MGMT réaffirme ici son goût pour le rock alternatif des années 1990 à coups de batteries lourdes et saturées et de solos de guitare électrique comme on n’en fait plus, mais aussi avec le clip de Bubblegum Dog, dans lequel il rend hommage à l’esthétisme grunge revu à la sauce MTV Unplugged de ces années-là. 

Clip de Bubblegum Dog de MGMT.

Pour autant, Loss of Life n’est en rien passéiste. Le duo va de l’avant tout en jetant un coup d’œil dans le rétroviseur. Pour l’accoucher, les auteurs-compositeurs se sont entourés de leur collaborateur de toujours Dave Fridmann, Patrick Wimberly et Daniel Lopatin – plus connu sous son nom de scène Oneohtrix Point Never, qui compose essentiellement sur des synthétiseurs vintage. De ces collaborations fructueuses résultent des morceaux atmosphériques, épiques, et des portraits intimistes teintés de glam, dans lesquels le tandem a fait toute la place à la magie, qui opère à merveille.

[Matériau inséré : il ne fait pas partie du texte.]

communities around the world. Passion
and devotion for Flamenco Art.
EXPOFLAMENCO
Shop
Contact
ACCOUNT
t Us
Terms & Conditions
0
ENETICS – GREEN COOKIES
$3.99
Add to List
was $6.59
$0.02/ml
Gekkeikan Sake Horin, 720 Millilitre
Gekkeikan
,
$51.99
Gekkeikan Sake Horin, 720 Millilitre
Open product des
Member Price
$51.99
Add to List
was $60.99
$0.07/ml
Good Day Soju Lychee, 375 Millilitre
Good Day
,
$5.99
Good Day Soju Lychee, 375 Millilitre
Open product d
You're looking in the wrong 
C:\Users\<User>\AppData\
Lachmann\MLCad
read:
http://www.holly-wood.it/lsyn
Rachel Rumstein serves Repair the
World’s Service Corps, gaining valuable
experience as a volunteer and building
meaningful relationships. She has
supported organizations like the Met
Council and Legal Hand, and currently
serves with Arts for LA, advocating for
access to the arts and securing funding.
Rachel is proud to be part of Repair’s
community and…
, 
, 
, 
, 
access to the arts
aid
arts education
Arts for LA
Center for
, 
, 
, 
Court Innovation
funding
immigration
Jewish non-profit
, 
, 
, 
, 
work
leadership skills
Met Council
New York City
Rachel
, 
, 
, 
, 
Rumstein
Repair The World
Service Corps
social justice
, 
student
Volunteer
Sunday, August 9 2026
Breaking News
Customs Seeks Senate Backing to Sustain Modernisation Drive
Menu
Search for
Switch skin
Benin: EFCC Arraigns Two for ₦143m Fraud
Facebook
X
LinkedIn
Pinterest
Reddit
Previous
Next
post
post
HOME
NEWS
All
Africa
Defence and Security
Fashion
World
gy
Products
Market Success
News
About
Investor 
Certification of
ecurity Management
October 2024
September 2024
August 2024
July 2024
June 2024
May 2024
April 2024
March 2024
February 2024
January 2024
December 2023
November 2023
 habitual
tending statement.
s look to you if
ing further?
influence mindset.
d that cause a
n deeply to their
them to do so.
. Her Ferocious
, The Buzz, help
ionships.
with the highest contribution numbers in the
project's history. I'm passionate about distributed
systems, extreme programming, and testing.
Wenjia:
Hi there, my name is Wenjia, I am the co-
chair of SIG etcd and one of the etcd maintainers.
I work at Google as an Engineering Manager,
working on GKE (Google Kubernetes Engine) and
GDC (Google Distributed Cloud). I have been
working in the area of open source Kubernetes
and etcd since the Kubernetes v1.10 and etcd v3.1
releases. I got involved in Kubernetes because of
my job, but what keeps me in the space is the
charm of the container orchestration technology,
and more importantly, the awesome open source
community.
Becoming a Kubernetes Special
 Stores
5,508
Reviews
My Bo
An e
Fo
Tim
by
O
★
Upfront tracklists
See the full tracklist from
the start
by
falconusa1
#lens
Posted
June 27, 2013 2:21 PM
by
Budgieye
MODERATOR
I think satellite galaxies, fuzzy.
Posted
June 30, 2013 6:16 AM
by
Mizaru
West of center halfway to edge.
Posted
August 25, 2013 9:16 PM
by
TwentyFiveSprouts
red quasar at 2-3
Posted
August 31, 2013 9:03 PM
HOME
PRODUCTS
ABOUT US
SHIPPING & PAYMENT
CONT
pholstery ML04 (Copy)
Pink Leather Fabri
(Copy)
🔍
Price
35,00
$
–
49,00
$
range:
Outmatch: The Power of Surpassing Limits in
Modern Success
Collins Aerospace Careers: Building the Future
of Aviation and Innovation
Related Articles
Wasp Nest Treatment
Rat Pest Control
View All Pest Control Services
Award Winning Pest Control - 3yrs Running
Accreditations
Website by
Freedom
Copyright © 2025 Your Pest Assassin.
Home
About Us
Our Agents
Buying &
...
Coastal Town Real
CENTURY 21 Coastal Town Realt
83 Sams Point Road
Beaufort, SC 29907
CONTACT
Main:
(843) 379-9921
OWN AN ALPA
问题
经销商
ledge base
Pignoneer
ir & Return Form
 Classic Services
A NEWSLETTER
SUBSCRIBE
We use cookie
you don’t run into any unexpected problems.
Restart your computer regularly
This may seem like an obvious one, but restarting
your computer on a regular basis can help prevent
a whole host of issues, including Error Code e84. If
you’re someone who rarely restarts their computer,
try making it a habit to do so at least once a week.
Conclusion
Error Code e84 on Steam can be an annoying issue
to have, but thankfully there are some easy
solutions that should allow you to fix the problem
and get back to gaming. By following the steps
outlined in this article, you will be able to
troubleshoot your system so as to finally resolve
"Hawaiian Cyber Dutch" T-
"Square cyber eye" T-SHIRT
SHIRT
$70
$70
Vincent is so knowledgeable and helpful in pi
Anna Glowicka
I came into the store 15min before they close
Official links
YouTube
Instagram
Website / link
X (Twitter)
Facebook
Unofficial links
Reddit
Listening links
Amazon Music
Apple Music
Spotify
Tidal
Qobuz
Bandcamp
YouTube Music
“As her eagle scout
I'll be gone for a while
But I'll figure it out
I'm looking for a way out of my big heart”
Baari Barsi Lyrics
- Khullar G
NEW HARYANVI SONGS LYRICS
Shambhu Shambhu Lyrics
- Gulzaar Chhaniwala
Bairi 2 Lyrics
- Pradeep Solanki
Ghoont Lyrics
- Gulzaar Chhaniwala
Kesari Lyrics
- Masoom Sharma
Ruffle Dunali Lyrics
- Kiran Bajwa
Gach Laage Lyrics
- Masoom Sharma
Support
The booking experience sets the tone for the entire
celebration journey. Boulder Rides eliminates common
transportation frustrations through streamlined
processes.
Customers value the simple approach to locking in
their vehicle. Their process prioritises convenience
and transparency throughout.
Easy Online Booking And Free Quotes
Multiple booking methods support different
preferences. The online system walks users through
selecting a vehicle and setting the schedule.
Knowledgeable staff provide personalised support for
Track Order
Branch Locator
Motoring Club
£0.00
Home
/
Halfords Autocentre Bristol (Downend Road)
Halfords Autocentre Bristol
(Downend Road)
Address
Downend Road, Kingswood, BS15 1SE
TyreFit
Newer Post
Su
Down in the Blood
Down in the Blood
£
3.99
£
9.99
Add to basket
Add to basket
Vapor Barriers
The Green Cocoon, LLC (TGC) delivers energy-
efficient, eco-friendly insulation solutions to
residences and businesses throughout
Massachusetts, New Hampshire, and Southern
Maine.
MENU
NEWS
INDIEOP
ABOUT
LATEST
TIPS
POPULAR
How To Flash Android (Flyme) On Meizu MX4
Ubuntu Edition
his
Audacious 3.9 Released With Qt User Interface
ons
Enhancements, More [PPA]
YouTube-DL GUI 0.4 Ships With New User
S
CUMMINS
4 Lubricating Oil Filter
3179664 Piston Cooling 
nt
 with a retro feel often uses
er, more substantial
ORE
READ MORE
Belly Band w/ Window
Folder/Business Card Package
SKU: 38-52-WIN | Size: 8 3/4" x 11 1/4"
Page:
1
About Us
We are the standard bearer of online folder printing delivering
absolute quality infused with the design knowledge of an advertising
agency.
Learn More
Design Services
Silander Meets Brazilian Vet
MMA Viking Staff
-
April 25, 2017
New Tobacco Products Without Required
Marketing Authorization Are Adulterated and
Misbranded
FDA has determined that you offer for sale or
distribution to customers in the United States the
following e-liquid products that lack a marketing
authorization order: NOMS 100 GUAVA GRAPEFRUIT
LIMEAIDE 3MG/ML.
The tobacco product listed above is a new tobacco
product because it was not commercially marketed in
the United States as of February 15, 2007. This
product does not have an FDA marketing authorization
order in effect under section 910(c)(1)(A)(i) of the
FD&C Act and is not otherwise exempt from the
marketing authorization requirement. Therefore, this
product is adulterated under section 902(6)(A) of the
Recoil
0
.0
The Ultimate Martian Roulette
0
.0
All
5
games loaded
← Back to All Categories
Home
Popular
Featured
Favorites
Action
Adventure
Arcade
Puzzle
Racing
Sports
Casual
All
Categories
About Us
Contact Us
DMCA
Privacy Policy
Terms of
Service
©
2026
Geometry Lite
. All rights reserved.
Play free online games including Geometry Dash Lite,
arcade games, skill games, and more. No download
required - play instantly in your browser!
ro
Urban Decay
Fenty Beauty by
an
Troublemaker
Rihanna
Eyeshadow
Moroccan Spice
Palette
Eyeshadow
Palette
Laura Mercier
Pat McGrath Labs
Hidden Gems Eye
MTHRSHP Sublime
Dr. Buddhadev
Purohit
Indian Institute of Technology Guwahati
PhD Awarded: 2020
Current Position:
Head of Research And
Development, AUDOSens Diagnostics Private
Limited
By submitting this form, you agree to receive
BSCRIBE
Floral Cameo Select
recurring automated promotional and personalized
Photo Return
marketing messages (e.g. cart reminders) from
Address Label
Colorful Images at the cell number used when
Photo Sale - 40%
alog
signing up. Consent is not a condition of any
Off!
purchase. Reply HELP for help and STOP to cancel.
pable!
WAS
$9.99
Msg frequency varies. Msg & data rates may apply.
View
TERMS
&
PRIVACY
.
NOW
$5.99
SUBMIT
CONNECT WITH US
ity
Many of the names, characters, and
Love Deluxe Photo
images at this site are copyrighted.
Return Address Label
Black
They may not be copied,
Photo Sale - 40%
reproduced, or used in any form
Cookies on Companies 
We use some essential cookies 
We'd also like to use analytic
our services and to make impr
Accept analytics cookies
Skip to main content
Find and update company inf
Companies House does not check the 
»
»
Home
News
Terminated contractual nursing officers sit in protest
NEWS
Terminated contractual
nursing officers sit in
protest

Clip de Nothing to declare de MGMT.

Preuve en est avec le sublime et poignant Nothing to Declare, une balade lumineuse sur le regard des autres. Pour l’illustrer, le duo a fait appel à Joey Frank qui a mis en scène, dans le clip, Inga Petry, une militante pour le changement de regard sur le handicap. La jeune femme d’origine russe souffre d’une aplasie des membres supérieurs depuis la naissance. En émane un élan résolument bienveillant et positif, à l’opposé de tout misérabilisme. Malgré une instrumentation savamment réfléchie, véritable travail d’orfèvre, MGMT fait ici preuve d’une spontanéité rafraîchissante et d’une ouverture d’esprit qui fait du bien à entendre.